La dinamica dell’agguato
Il delitto si è consumato intorno alle 22, a breve distanza dallo stadio comunale. Secondo le prime ricostruzioni, l’assassino avrebbe agito con estrema rapidità e precisione. Quattro i colpi di pistola esplosi a distanza ravvicinata, poco più di un metro, che non hanno lasciato scampo alla vittima, morta sul colpo.
Gli investigatori stanno lavorando per ricostruire nel dettaglio la dinamica dell’agguato e individuare il movente, al momento ancora avvolto nell’incertezza.

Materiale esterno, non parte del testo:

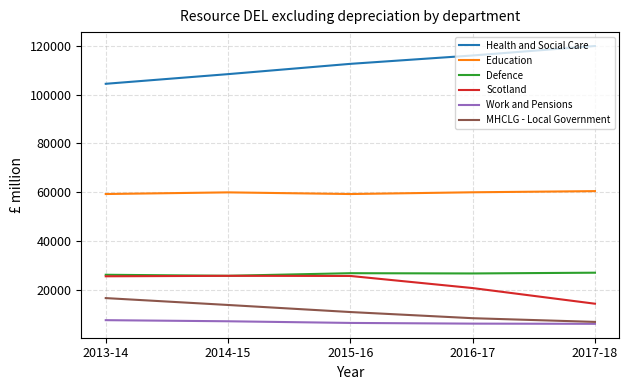

Does the chart display data point markers on the line(s)?

No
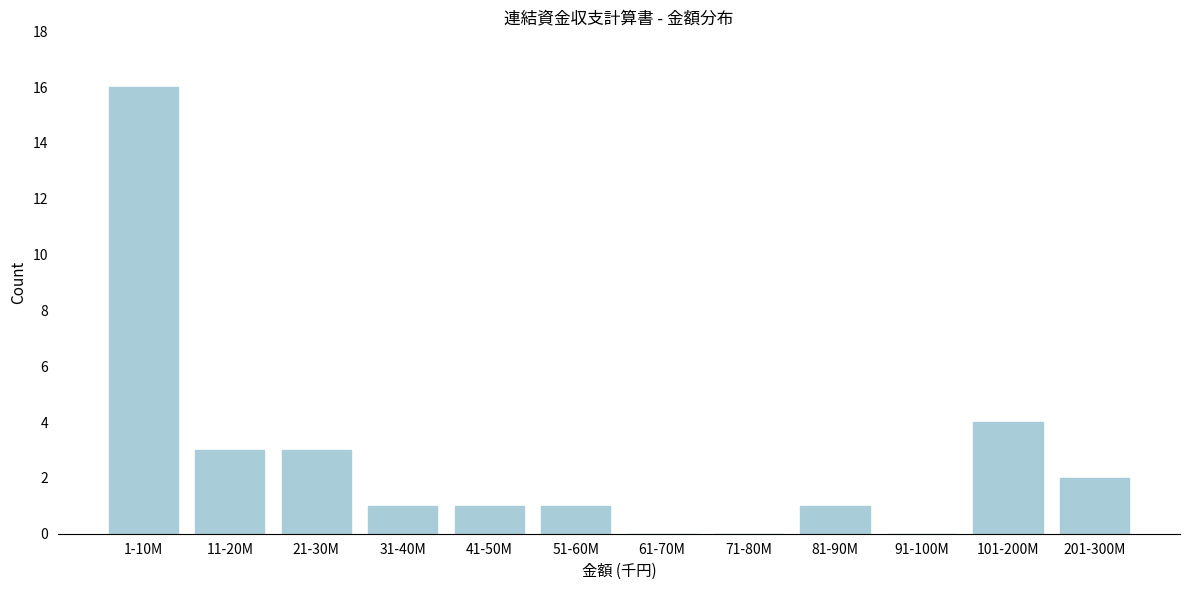

Reading left to right, transcribe all the data shown in this chart.

1-10M=16	11-20M=3	21-30M=3	31-40M=1	41-50M=1	51-60M=1	61-70M=0	71-80M=0	81-90M=1	91-100M=0	101-200M=4	201-300M=2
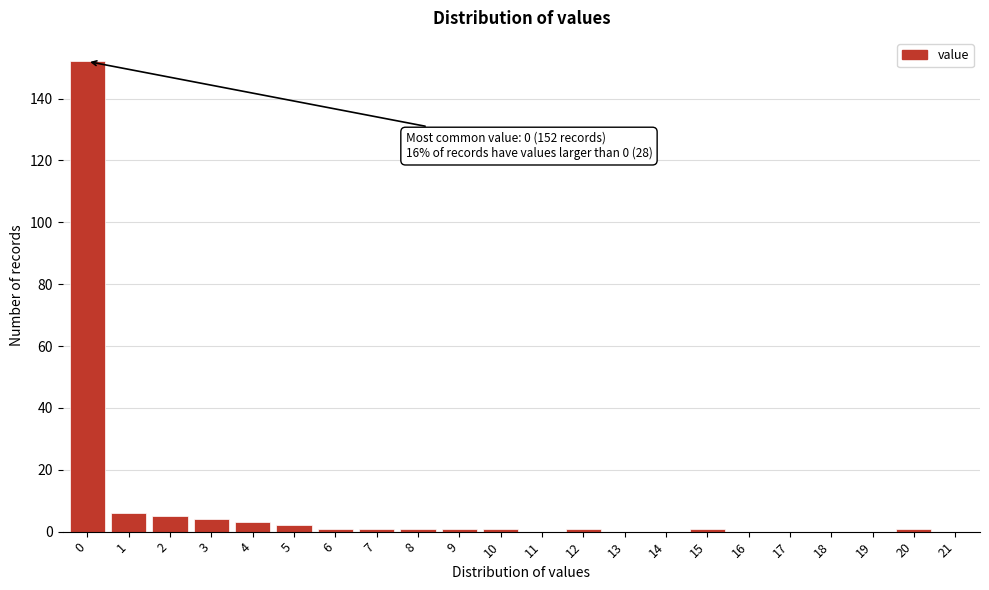

Which range on the x-axis has the tallest bar?

-0.5 to 0.5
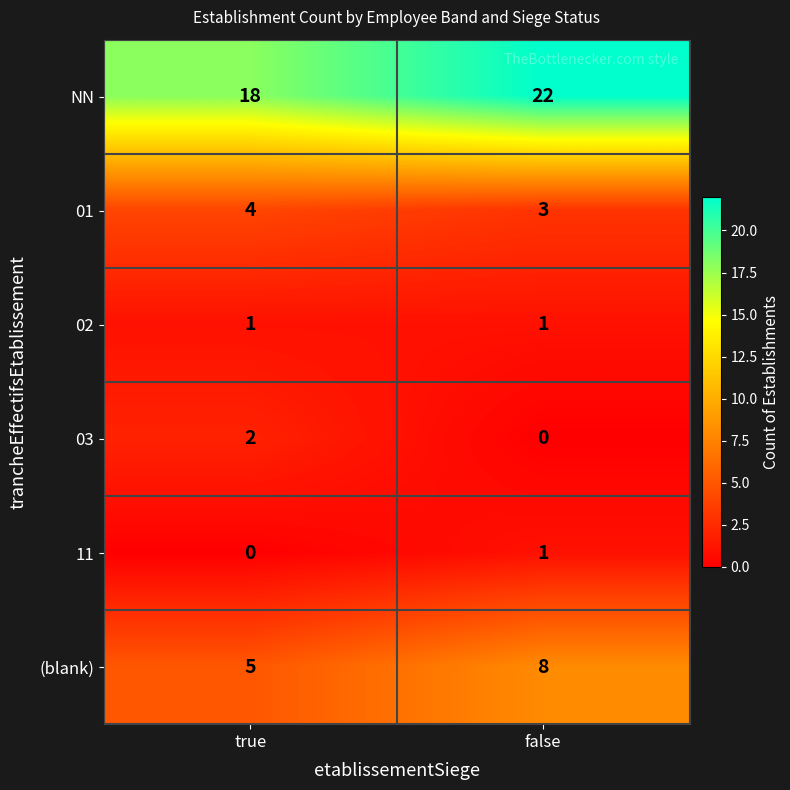

Rank the categories by NN value from lowest to highest.

true, false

La figura dell’uomo in bicicletta
Tra gli elementi al vaglio c’è la presenza di un individuo ripreso dalle telecamere di videosorveglianza mentre si allontana dal luogo del delitto in sella a una bicicletta. L’uomo aveva il volto coperto da un cappuccio ed è, al momento, una figura chiave per le indagini.
Non risultano ancora sospettati ufficiali né persone condotte in caserma. Gli inquirenti dispongono soltanto di una sagoma, che potrebbe però rivelarsi decisiva per risalire all’autore dell’omicidio.
La pista del litigio in palestra
Tra le ipotesi investigative più battute c’è quella di un litigio avvenuto in palestra, che potrebbe aver innescato una escalation culminata nell’agguato. Si tratta di una pista ancora tutta da verificare, su cui gli investigatori stanno concentrando parte degli accertamenti.
Chi era Dino Carta
Molto conosciuto e apprezzato in città, Dino Carta era un personal trainer senza precedenti penali. Negli ultimi anni si era avvicinato alla fede e al volontariato, diventando ministrante nella parrocchia di San Francesco Saverio, nel centro di Foggia.
Era particolarmente attivo durante le celebrazioni religiose, fino alle ultime festività pasquali. Lascia due figlie: una di 12 anni, nata da una precedente relazione, e una di appena 9 mesi avuta dall’attuale moglie, sposata nel 2024. Entrambe portano come secondo nome Pia, in segno di devozione a San Pio.
Le indagini in corso
Il procedimento si trova nella fase delle indagini preliminari. Gli inquirenti stanno proseguendo con gli accertamenti per chiarire ogni aspetto della vicenda e individuare il responsabile dell’omicidio.